Bolsonaro e Paulo Guedes agem a serviço dos interesses das empresas privadas.
Vicente Andreu, ex-presidente da Agência Nacional de Águas, denuncia uso abusivo das reservas hidráulicas pelo setor elétrico e propõe reforma profunda do sistema de energia.
No programa 20 MINUTOS ENTREVISTAS desta quarta-feira (27/10), o jornalista Breno Altman entrevistou o estatístico, ex-diretor-presidente da Agência Nacional de Águas e ex-secretário nacional de Recursos Hídricos Vicente Andreu sobre a atual crise hídrica e energética brasileira.
Segundo ele, nunca houve um risco de racionamento ou colapso do sistema, como dizia o governo: essa foi apenas uma estratégia para aumentar o preço das tarifas. O que há é uma fragilidade constante do sistema.
“O governo joga com a falta de chuvas para vender para o público que a culpa da crise energética não é sua. Mas a responsabilidade é do setor elétrico, que vivencia essa situação há anos, e esvazia os reservatórios para, no período de secas, aumentar as tarifas. Apesar de haver mesmo um evento climático extremo, a crise energética não se justifica, ela é uma ação deliberada para aumentar as tarifas”, enfatizou o especialista.
Segundo ele, essa é uma prática do setor elétrico, que se baseia num argumento teoricamente correto, de utilizar as usinas hidrelétricas optando pelas térmicas em casos emergenciais, para maximizar seu lucro.
Dado o histórico brasileiro, o governo deveria preservar os reservatórios mais cheios para não ter que contar com o uso das usinas térmicas, principalmente levando em conta que há anos de secas mais intensas, como o atual. Este ano, ao somar os interesses políticos por trás da crise e o período de seca grave que o país viveu, “o governo Bolsonaro nos empurrou para uma situação de insegurança hídrica, permitindo que os reservatórios operassem no seu limite físico, em vez de manter o limite em 15% dos reservatórios”.
“Criam uma margem se segurança energética com as usinas térmicas, mas não há uma margem de segurança hídrica se o reservatório se esvazia totalmente. Priorizar a energia não deveria estar acima da questão ambiental. Temos condições de operar de maneira mais eficiente as nossas hidrelétricas ou ainda optar por outras formas de energia renovável que não seja as usinas térmicas, mas no Brasil existe um lobby fortíssimo das térmicas”, denunciou Andreu.
De onde surgiu o sistema
O ex-diretor da ANA explicou que, antes do governo de Fernando Henrique Cardoso, o sistema de energia brasileiro era predominantemente hidráulico e estatal, contando com um mecanismo de equalização tarifária para manter os preços mais ou menos iguais para o país todo.

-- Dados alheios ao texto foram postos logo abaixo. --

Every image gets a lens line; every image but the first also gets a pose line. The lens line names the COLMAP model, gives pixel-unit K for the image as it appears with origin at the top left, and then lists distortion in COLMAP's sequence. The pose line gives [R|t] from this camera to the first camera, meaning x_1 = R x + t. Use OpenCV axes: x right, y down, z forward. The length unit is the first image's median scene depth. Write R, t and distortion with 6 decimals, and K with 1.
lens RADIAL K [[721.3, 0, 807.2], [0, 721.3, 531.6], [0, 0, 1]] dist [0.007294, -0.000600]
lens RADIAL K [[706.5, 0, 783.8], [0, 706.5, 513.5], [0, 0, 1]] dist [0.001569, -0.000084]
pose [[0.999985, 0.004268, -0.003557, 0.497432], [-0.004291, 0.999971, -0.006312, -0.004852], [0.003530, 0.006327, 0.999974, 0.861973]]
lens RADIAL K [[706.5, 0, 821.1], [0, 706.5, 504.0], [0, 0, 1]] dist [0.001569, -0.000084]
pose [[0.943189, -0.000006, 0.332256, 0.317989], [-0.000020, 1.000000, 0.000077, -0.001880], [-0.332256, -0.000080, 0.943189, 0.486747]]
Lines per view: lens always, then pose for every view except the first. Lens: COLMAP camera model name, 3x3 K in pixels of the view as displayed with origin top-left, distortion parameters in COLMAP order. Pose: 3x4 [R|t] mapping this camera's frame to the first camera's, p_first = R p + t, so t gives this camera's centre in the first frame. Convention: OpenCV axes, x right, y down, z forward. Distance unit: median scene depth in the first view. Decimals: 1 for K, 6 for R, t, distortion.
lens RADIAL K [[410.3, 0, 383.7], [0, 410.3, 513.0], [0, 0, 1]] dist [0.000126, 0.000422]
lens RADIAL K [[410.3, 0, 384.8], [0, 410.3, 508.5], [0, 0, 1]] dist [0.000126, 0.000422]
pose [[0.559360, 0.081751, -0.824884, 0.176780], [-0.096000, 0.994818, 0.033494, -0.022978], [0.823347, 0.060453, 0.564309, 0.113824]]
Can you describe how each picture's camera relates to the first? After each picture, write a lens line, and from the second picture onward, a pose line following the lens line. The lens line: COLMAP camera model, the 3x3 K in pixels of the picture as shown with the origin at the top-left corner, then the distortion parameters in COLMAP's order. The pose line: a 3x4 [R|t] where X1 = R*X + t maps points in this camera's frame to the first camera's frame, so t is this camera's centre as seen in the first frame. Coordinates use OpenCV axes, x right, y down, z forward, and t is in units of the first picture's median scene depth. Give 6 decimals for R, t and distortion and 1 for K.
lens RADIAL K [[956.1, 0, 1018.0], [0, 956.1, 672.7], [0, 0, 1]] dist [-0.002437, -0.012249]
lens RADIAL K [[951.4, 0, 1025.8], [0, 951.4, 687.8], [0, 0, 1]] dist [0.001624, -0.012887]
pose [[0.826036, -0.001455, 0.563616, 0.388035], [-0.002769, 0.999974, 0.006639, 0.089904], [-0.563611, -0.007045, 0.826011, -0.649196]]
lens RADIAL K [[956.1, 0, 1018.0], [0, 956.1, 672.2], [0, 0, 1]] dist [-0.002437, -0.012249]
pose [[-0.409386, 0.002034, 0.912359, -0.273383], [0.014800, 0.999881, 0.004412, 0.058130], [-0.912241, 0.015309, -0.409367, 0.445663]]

No entanto, com o argumento de que em alguns estados a distribuição não era bem gerida, deu-se início a um processo de privatização e desverticalização em 1995, “cada setor da cadeia energética começou a querer maximizar a sua renda”.
Foi ainda durante o governo de FHC que as usinas térmicas começaram a ser construídas. “Só que veio a crise de 2001 e as térmicas não resolveram o problema, o que resolveu foram as chuvas. As térmicas, na verdade, ganham para não gerar e, quando geram energia, sai muito mais caro. Terminamos com um modelo muito mal acabado criado por Fernando Henrique Cardoso”, explicou Andreu.
Ele lamentou que, durante os governos petistas, tenha sido perdida a oportunidade de repensar esse sistema. Em 2004, o governo se limitou a abaixar a tarifa para todos, o que acabou consolidando ainda mais o modelo criado nos anos 90: “Tivemos a preocupação de aumentar a geração de energia, mas não de combater a questão estrutural do sistema.”
A saída
Para Andreu, um novo governo de esquerda precisaria ter a questão energética e ambiental no cerne de sua estratégia de governo. “Claro, existem questões emergenciais que precisarão ser resolvidas primeiro, como o tema da fome, mas o governo terá de ter uma visão de longo prazo. Pensar numa transição energética e no meio ambiente também são formas de evitar a miséria e condições de vida precárias no futuro”, defendeu.
Por isso, ele reforçou que é preciso “humanizar” o setor energético, acabando com o Ministério de Minas e Energia e criando um Ministério de Transição Energética para criar um novo modelo que “remunere pela geração de energia efetivamente prestada e tenha a questão climática como centro da discussão”.
Para tanto, ele argumentou que será necessário conversar com os movimentos sociais, para entender como o modelo atual afeta a população e o que a população de fato precisa. O especialista citou, por exemplo, o Movimento dos Atingidos por Barragens (MAB) e disse que o governo deverá ser mais ativo na busca por esses grupos e não pode ter medo de ser mais ousado na proposição de alternativas.